Text passage —
------------------------------------------------

# Washer/Dryer Riser Finish



## senebraskaee (Apr 29, 2012)

Not "fine woodworking" by any means but am making a riser for a washer/dryer combo and question the finish to use. The riser is 3/4" plywood atop dimension lumber sides. The washer weights over 200# empty and sits on two fixed steel feet and two adjustable nylon feet. Very high pressure for a small area. The dryer sits on rubber feet and weighs mush less.
I want to finish it in white if possible. Am afraid of latex as the rubber feet will surely stick and lift it and the washer may become permanently attached. Thinking of white shellac with a poly varnish over the top. If I would do this should I use oil based or water based poly? Is this even a good idea?
Suggestions appreciated, trying to get this done by Christmas and running out of time (so what's new there?).
Mike


----------



## Stick486 (Jan 4, 2013)

go w/ high pressure laminate.. (Formica)...
looks good and easier to maintain..


----------



## Cherryville Chuck (Sep 28, 2010)

I would tend to agree if you want maintenance free. Only issue is that it's slick and washers tend to vibrate so I would put a rim around the edge to make sure the washer stays on it.

------------------------------------------------

Collected data entries —
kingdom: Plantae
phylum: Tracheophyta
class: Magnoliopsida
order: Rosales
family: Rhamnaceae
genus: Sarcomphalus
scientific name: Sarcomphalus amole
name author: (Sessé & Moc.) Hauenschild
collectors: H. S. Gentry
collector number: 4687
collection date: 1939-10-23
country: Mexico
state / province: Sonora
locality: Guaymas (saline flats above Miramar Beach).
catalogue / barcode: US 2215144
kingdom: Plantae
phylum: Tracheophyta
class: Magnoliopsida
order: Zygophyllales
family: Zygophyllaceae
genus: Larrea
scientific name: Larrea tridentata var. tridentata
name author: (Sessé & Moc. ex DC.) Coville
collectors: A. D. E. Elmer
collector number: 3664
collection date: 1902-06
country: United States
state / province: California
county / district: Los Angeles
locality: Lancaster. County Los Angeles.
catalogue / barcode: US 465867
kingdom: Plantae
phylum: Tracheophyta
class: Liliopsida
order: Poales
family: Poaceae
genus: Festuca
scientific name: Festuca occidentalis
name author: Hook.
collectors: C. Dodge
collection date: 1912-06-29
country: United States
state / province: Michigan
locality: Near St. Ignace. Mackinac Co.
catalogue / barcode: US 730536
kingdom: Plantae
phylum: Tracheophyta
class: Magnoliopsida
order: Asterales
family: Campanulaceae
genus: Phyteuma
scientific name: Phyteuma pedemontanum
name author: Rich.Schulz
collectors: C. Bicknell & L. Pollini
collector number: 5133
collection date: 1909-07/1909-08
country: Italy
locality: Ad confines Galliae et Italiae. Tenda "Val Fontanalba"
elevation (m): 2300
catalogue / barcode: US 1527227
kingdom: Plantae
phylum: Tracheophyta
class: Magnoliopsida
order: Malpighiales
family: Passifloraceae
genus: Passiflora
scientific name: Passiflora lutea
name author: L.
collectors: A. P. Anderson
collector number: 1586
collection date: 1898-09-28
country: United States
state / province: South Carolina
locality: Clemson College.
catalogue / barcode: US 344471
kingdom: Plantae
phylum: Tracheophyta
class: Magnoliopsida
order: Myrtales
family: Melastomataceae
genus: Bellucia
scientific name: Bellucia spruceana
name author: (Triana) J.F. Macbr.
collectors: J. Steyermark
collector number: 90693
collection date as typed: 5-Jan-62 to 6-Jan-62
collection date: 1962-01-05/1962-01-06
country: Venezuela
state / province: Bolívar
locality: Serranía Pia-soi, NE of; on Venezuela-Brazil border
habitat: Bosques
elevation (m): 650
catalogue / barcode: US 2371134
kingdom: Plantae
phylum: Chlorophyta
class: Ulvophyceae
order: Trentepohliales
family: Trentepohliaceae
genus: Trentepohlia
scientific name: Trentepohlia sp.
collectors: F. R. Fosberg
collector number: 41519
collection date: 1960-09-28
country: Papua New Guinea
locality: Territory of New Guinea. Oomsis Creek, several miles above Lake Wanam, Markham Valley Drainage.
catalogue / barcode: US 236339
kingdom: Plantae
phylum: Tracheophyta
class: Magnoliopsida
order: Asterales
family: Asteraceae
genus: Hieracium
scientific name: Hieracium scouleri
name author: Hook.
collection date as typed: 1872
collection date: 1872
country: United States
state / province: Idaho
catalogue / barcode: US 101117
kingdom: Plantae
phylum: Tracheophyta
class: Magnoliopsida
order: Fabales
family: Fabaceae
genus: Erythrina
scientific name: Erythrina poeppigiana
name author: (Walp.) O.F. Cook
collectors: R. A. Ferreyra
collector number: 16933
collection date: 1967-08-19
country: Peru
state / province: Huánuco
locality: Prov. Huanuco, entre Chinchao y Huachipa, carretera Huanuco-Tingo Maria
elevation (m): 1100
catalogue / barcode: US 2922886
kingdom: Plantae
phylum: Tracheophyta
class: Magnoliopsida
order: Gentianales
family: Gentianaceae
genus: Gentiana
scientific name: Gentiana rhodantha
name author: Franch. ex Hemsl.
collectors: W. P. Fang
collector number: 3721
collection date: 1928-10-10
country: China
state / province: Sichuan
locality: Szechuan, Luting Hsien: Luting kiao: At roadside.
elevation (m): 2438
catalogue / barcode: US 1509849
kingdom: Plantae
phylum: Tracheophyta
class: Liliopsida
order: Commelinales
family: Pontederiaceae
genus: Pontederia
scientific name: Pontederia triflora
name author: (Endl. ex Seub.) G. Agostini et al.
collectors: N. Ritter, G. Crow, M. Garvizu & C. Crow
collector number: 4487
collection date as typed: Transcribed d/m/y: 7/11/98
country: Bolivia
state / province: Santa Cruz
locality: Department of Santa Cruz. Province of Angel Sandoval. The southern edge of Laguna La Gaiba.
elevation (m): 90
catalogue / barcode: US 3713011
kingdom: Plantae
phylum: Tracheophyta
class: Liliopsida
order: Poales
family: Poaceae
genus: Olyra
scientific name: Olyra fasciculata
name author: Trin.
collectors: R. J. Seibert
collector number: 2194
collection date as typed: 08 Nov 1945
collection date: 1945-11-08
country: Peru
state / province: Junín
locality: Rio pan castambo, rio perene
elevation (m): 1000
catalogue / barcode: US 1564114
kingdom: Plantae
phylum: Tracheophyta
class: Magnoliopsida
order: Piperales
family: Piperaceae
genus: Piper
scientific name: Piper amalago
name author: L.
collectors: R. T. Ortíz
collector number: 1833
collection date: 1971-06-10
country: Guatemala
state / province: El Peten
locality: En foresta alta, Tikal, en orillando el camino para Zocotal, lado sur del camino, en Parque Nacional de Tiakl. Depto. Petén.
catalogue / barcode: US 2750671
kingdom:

------------------------------------------------

Set tasks —
1. In the washer/dryer riser thread, what is the top of the riser made of?
2. Write the next part of the washer/dryer riser thread, picking up after its last post.

Outputs in order —
1. 3/4" plywood.

2.
Along the same lines, I've decided never to make another cupboard that will have a sink in it without laying laminate on the bottom in that section and caulking around the edges. There is always a leak of something eventually and that winds up destroying the bottom in that section.


----------



## DaninVan (Jan 1, 2012)

Amen to that, Charles!
I don't know that I've ever seen a sink cabinet that didn't have at least little bit of water staining on the floor of it.
Like a boat that's never had water in the bilges.


----------



## wags999 (Nov 6, 2013)

Stick486 said:


> go w/ high pressure laminate.. (Formica)...
> looks good and easier to maintain..


Use a TFM panel (thermally fused melamine) same as laminate and no glue line to fail. Also less expensive and comes in many colors.


----------



## Cherryville Chuck (Sep 28, 2010)

Hi Wags and welcome. I haven't seen it for sale anywhere here.


----------



## Stick486 (Jan 4, 2013)

wags said:


> Use a TFM panel (thermally fused melamine) same as laminate and no glue line to fail. Also less expensive and comes in many colors.


we do know that as Melamine...
if it's MDF or fiber/particle/wafer board core it won't take much abuse or withstand the vibration/resonation of the washer/dryer as in the fasteners won't hold and it will self destruct......
all bets are off if it gets wet...
there is a soft wood veneer core version (best and only real choice) but it's not readily available as in, in stock, around here... gotta be ordered...


----------



## Stick486 (Jan 4, 2013)

Cherryville Chuck said:


> Hi Wags and welcome. I haven't seen it for sale anywhere here.


https://www.interiorsandsources.com...da-tfm-and-panels-for-furniture-and-interiors


----------



## Cherryville Chuck (Sep 28, 2010)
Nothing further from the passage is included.